What the exercise asks - Quote the lines of the records word for word, starting with the line that contains "unluğunun dini Museviliktir." and going on through the line that contains "Zeytin Dağı", both included.

Stored data entries -
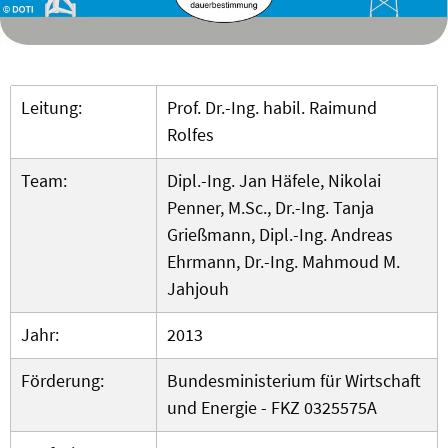
Leitung:
Prof. Dr.-Ing. habil. Raimund
Rolfes
Team:
Dipl.-Ing. Jan Häfele, Nikolai
Penner, M.Sc., Dr.-Ing. Tanja
Grießmann, Dipl.-Ing. Andreas
Ehrmann, Dr.-Ing. Mahmoud M.
Jahjouh
Jahr:
2013
Förderung:
Bundesministerium für Wirtschaft
und Energie - FKZ 0325575A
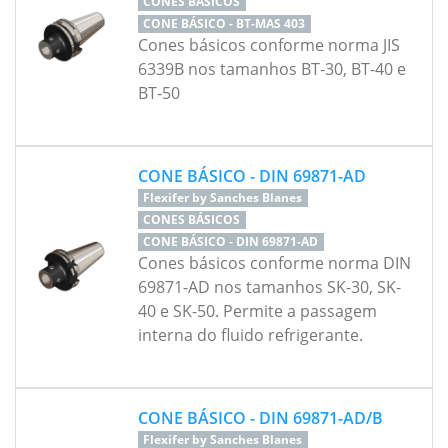
CONES BÁSICOS
CONE BÁSICO - BT-MAS 403
Cones básicos conforme norma JIS
6339B nos tamanhos BT-30, BT-40 e
BT-50
CONE BÁSICO - DIN 69871-AD
Flexifer by Sanches Blanes
CONES BÁSICOS
CONE BÁSICO - DIN 69871-AD
Cones básicos conforme norma DIN
69871-AD nos tamanhos SK-30, SK-
40 e SK-50. Permite a passagem
interna do fluido refrigerante.
CONE BÁSICO - DIN 69871-AD/B
Flexifer by Sanches Blanes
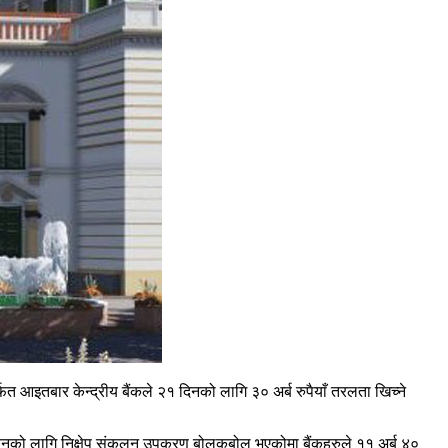
 आइतबार केन्द्रीय बैंकले २१ दिनको लागि ३० अर्ब रुपैयाँ तरलता खिच्ने
ोचनको लागि निक्षेप संकलन उपकरण बोलकबोल भएकोमा बैंकहरुले ११ अर्ब ४०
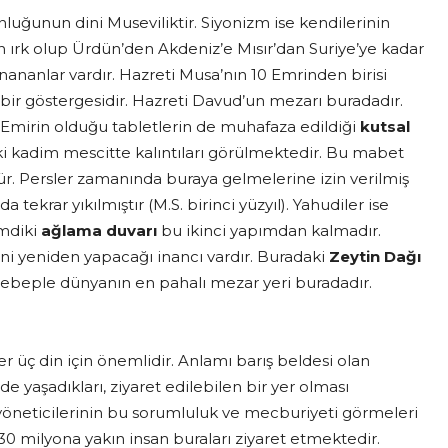
unluğunun dini Museviliktir. Siyonizm ise kendilerinin
n ırk olup Ürdün’den Akdeniz’e Mısır’dan Suriye’ye kadar
 inananlar vardır. Hazreti Musa’nın 10 Emrinden birisi
ir göstergesidir. Hazreti Davud’un mezarı buradadır.
0 Emirin olduğu tabletlerin de muhafaza edildiği
kutsal
i kadim mescitte kalıntıları görülmektedir. Bu mabet
ür. Persler zamanında buraya gelmelerine izin verilmiş
ekrar yıkılmıştır (M.S. birinci yüzyıl). Yahudiler ise
imdiki
ağlama duvarı
bu ikinci yapımdan kalmadır.
i yeniden yapacağı inancı vardır. Buradaki
Zeytin Dağı
 sebeple dünyanın en pahalı mezar yeri buradadır.
üç din için önemlidir. Anlamı barış beldesi olan
e yaşadıkları, ziyaret edilebilen bir yer olması
 yöneticilerinin bu sorumluluk ve mecburiyeti görmeleri
30 milyona yakın insan buraları ziyaret etmektedir.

Response box -
unluğunun dini Museviliktir. Siyonizm ise kendilerinin
n ırk olup Ürdün’den Akdeniz’e Mısır’dan Suriye’ye kadar
 inananlar vardır. Hazreti Musa’nın 10 Emrinden birisi
ir göstergesidir. Hazreti Davud’un mezarı buradadır.
0 Emirin olduğu tabletlerin de muhafaza edildiği
kutsal
i kadim mescitte kalıntıları görülmektedir. Bu mabet
ür. Persler zamanında buraya gelmelerine izin verilmiş
ekrar yıkılmıştır (M.S. birinci yüzyıl). Yahudiler ise
imdiki
ağlama duvarı
bu ikinci yapımdan kalmadır.
i yeniden yapacağı inancı vardır. Buradaki
Zeytin Dağı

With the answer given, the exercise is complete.